Celle avec les grains orange s’appelle le khak-e shir, prononcé [hrakéchire] et qui signifie « poussière de lait » (le persan, la poésie…) ce qui ne t’avance pas. Non plus que de savoir que celle avec les grains noirs s’appelle tokme sharbat ([tohrmé charbatte]). Pour t’aider, heureusement, est parfois noté que la première contient du sisymbrium irio… … … à savoir, de la roquette jaune, vélar ou herbe au chantre. Mais la seconde, tu la connais sûrement : ce sont des graines de chia, très à la mode actuellement pour être en bonne santé/avoir les dents blanches/perdre du poids/vendre du bio/retrouver sa jeunesse/sauver le monde (les baies de goji de 2016 en fait).
Alors au goût, l’un et l’autre sont ennoyés d’eau de rose et de sucre, agrémentés de glaçons et… c’est bon !!! Surtout ces petites graines croquent sous la dent, donnent un aspect très ludique à la dégustation et apportent leur arôme de plante médicinale directement cueillie dans le jardin. Découverte gustative donc, et réellement désaltérante par plus de 40° !
J’attends donc désormais avec impatience d’entendre lors de la prochaine canicule les hipsters se lancer : « Allez, ce soir on sort, on va se boire un jus d’herbe au chantre ! ».
... Mais la seconde, tu la connais sûrement : ce sont des graines de chia, très à la mode actuellement pour être en bonne santé...

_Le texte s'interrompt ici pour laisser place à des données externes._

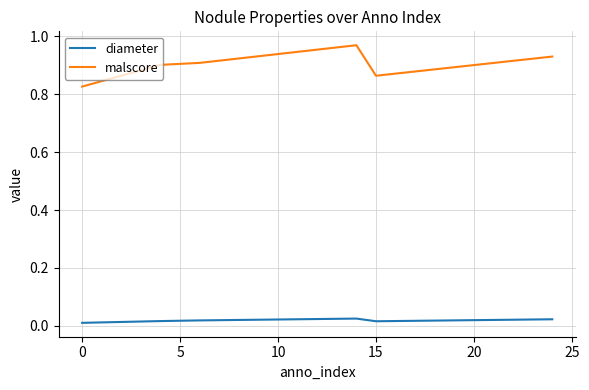

List the series in order of their overall mean, highest first.

malscore, diameter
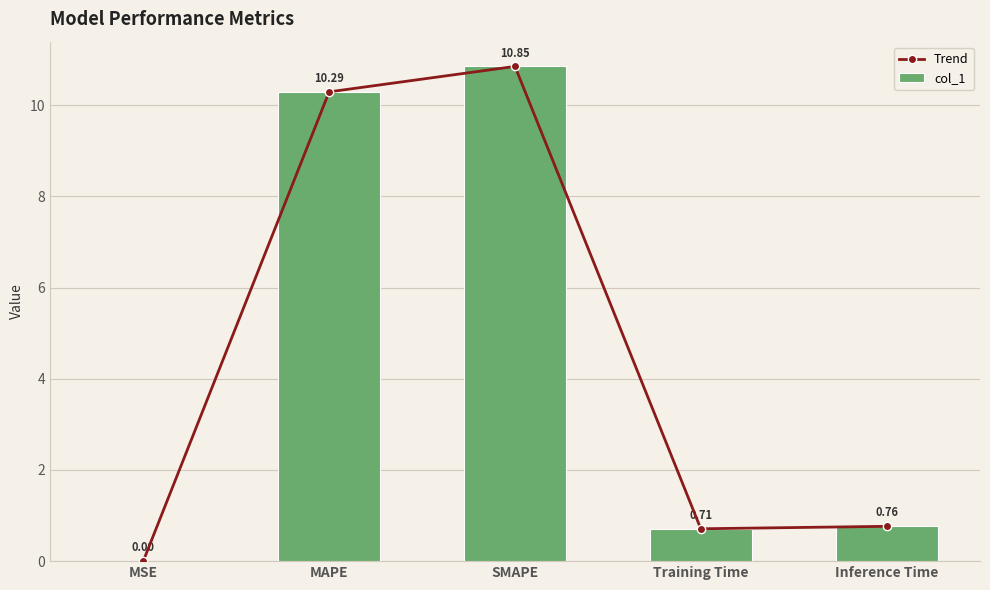

Where is Trend nearest to the value 5?

Inference Time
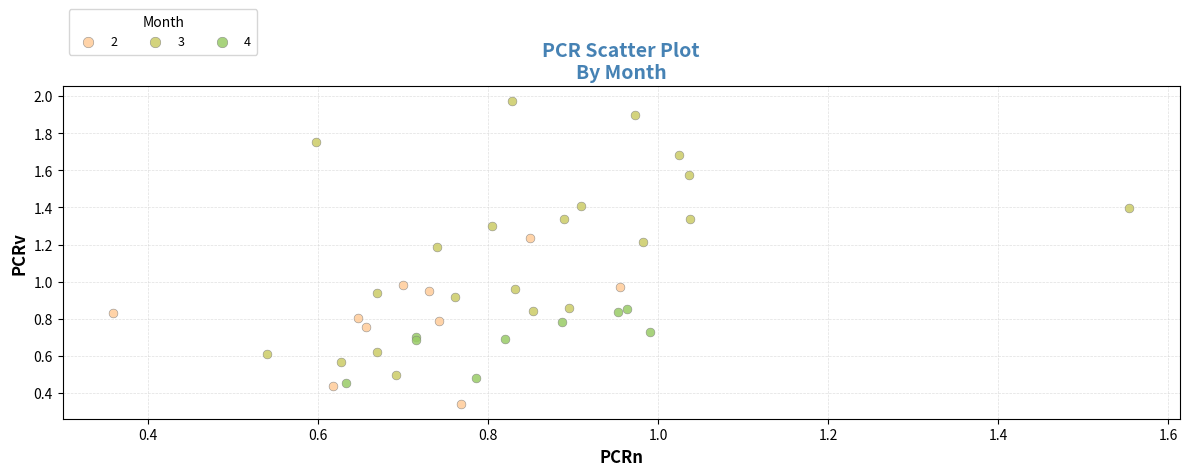

Which series reaches the maximum Y coordinate?

3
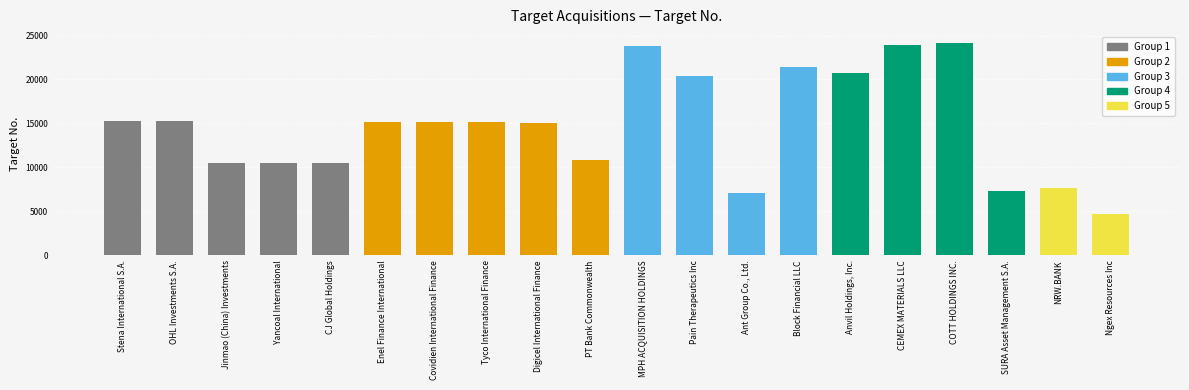

What is the label of the 18th bar from the left?

SURA Asset Management S.A.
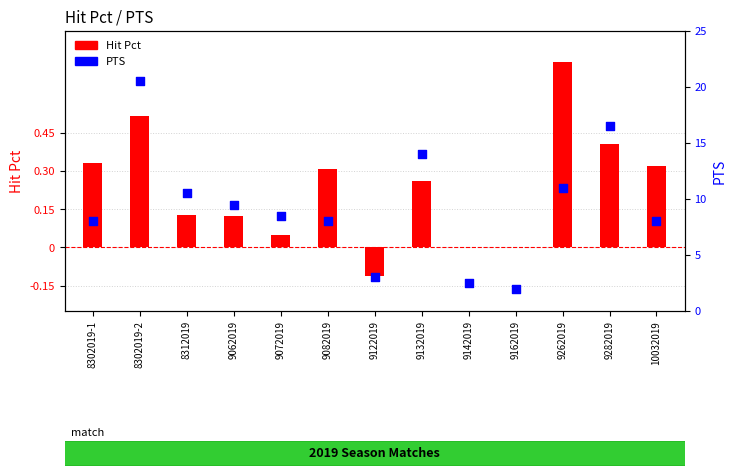

At which category is the sum across all series the highest?

8302019-2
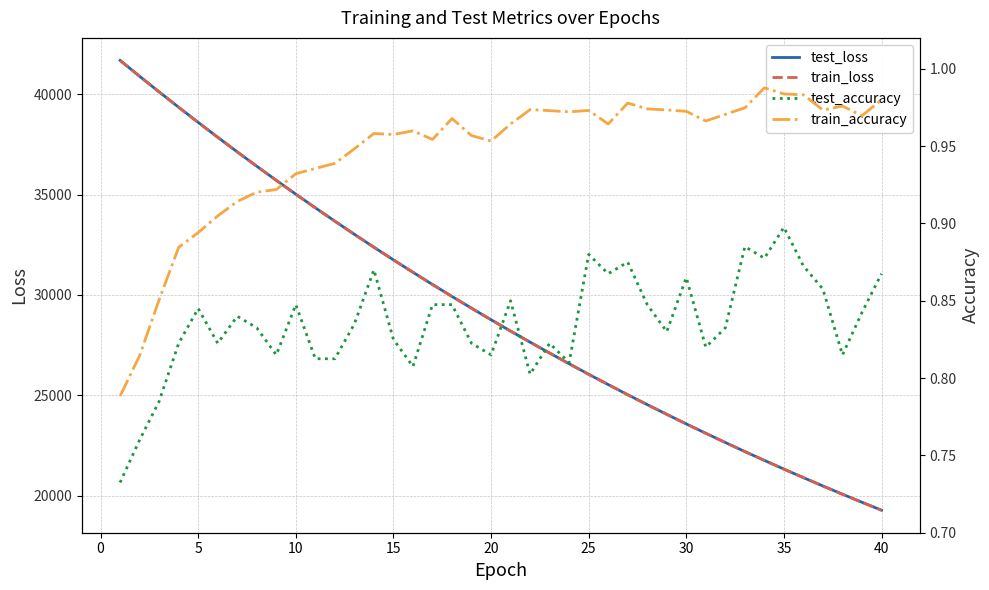

Which series has the largest total across all categories?

test_loss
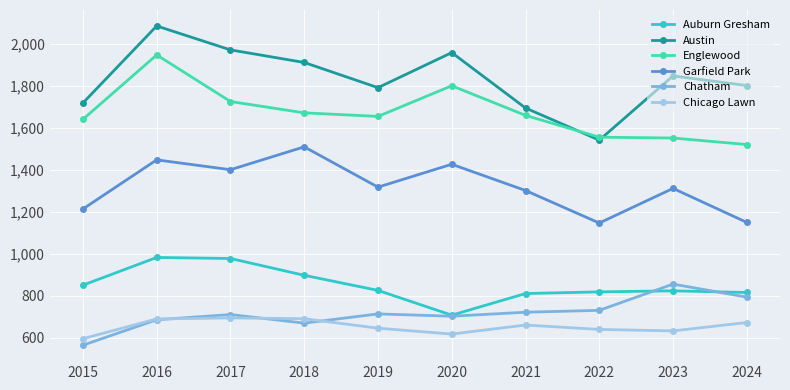

Rank the series by their maximum value, from lowest to highest.

Chicago Lawn, Chatham, Auburn Gresham, Garfield Park, Englewood, Austin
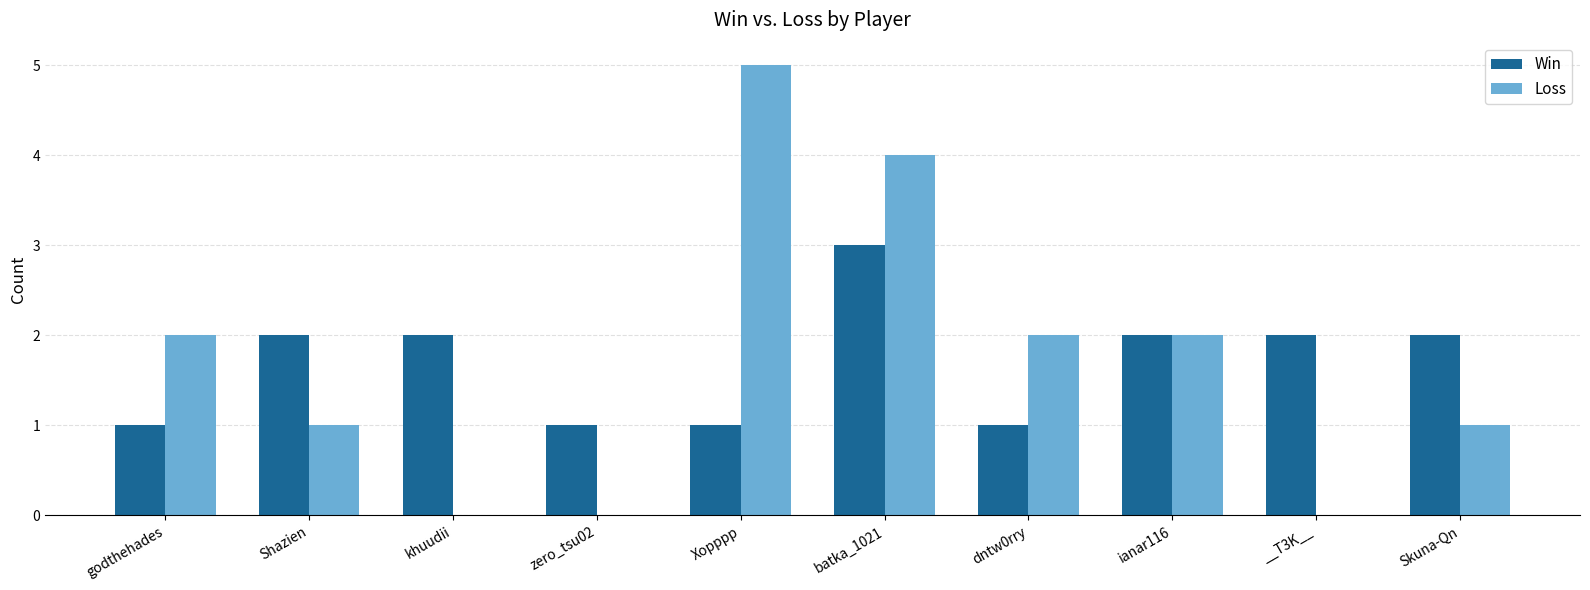

At which category is the sum across all series the highest?

batka_1021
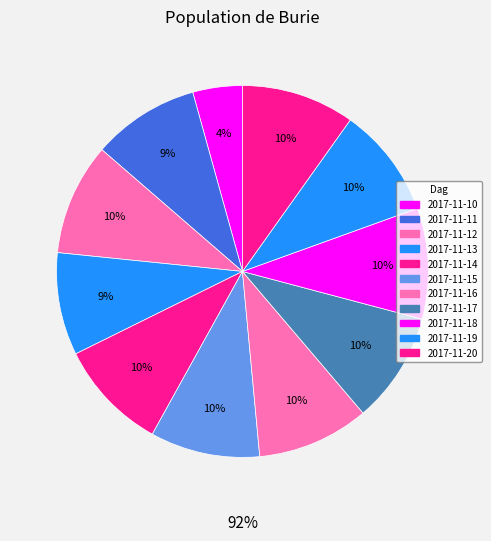

True or false: 2017-11-15 accounts for 10% of the total.

True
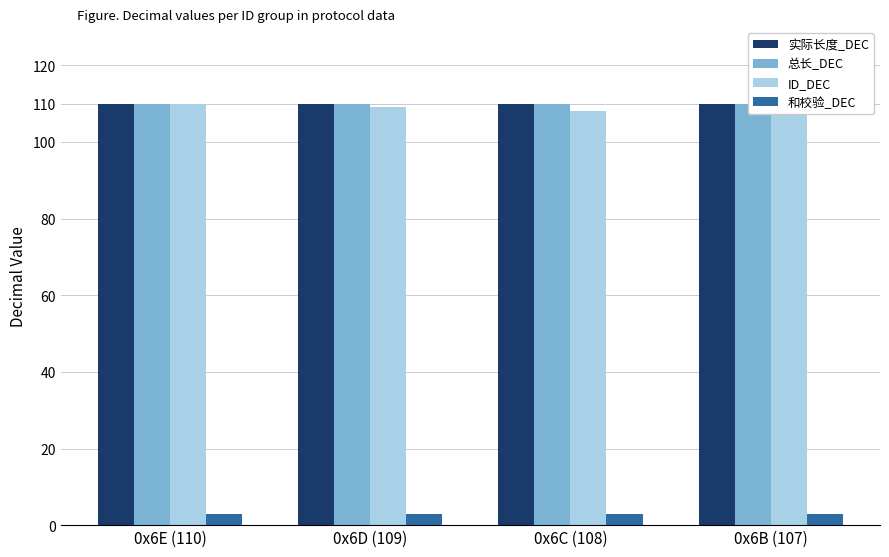

How many data points does each series have?

4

Non ! Non ! Non ! Ce ne sont absolument pas les graines de chia ! Rien à avoir.
Ce sont des “Basil Seeds"
@Hervé : merci pour ce commentaire ! Et en fait je viens de chercher à nouveau et... je trouve les deux !!! Boisson aux graines de basilic ET boisson aux graines de chia (et toutes les deux pour l'Iran) ! Je m'interroge sur cette confusion sur les blogs et sites anglophones... Savez-vous pourquoi et comment être sûr que c'est l'un ou l'autre (chia ou basilic cela m'enchante tout autant ) ?
Non plus. Ce sont des graines de Sisymbrium qui est une espèce de roquette. La graine est très proche de celle du chia qui est la graine d'une sauge.